Furthermore, not all funds reach their most conservative allocation in the year they target: some funds don’t reach their most conservative stance for 20 years after the target date, believing that investors will need equity-style returns (read, normally higher than fixed-income) to fund retirement without running out of money.

SEC Questions on Returns

As successful as these funds have been, a tempest surrounding target date funds erupted in 2009 in the wake of what Securities and Exchange Chairman Mary Schapiro described as “some troubling investment results” produced by the funds during the market meltdown in 2008. Schapiro said the average fund with a 2010 target date chalked up losses of 25% during the year, and that returns among the 31 funds with a 2010 target varied from a loss of 3.6% to a loss of 41%. The SEC held joint hearings with the Labor Department in June to discuss target date funds, and several bills are wending their way through Congress that address the issue.

The shock that followed steep losses stems from a generally poor understanding of target date funds among the investing public: a consumer research study conducted by Envestnet Asset Management and Behavioral Research Associations found that just 6% of respondents could accurately describe how the funds work, and many thought the funds provided a guaranteed return. Acknowledging the problem, the Investment Company Institute has developed a set of five principles regarding disclosure that funds should follow, including specifying that the target date in the fund name refers to the year in which the investor expects to retire, whether the fund assumes investors will make withdrawals gradually or all at once, what age group the fund is designed for, an illustration of the change in asset allocation over time, and a warning that the fund’s returns are not guaranteed.

The Right Purpose

With an adequate understanding of how a target date fund works and the risks involved, these funds do serve a bona fide purpose, especially for those investors who are not comfortable managing their portfolio actively. They can help to correct flawed investment strategies in which younger people invest too conservatively, and older investors too aggressively.

Just two target date funds have the highest five-star ranking from Standard and Poor’s mutual fund reports: the American Century Target 2015 Fund (BTFTX) and the DWS Target 2014 fund (KRFEX). The differences between the two are illuminating. The American Century fund (like other target funds in the American Century family) invests primarily in zero-coupon U.S. Treasury and agency debt. Holdings are chosen so that they mature close to the date the fund is targeting. These funds are liquidated near the end of the target year.

The DWS fund also invests in zero-coupon bonds, “and the balance of its assets in common stocks.” Its prospectus does not disclose what its initial and final equity allocations are, saying only that the fund readjusts its holdings such that the par value of its zero-coupon bond holdings is equivalent to the original investment in the fund, so that investors are protected from losses. According to its holdings disclosure for the period ending June 30, 3009, 87.8% of the fund’s assets were invested in zero-coupon Treasuries, and the rest in common stock. The fund’s Board of Directors may decide to “continue the operation of the fund after the Maturity Date by establishing a new Maturity Date,” according to the prospectus, without shareholder approval.
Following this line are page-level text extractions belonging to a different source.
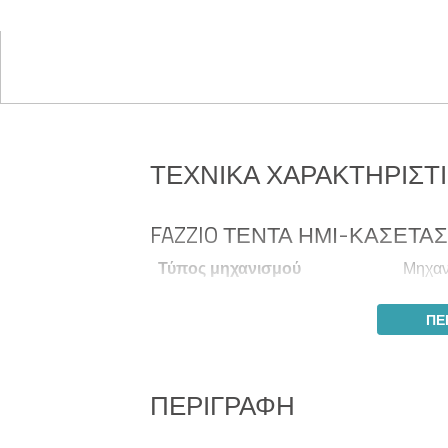
ΤΕΧΝΙΚΆ ΧΑΡΑΚΤΗΡΙΣΤ
FAZZIO ΤΈΝΤΑ ΗΜΙ-ΚΑΣΈΤΑΣ
Τύπος μηχανισμού
Μηχα
ΠΕ
ΠΕΡΙΓΡΑΦΉ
Standard and Poor’s Mutual Fund Reports awards four-star rankings to American Century Target 2010 (BTTNX) and American Century Target 2020 (BTTTX). S&P ranks funds according to their three year Sharpe Ratio, which measures the return of an asset in terms of its risk. For a fund to have a five-star rank, its three-year Sharpe ratio must be in the top 10% of its category, outperform its benchmark over the past three years, and outperform a three-month Treasury bill over the same time. If a fund in the top 10% outperforms the 3-month U.S. Treasury bill, but fails to outperform the benchmark, the fund will receive a ranking of four stars.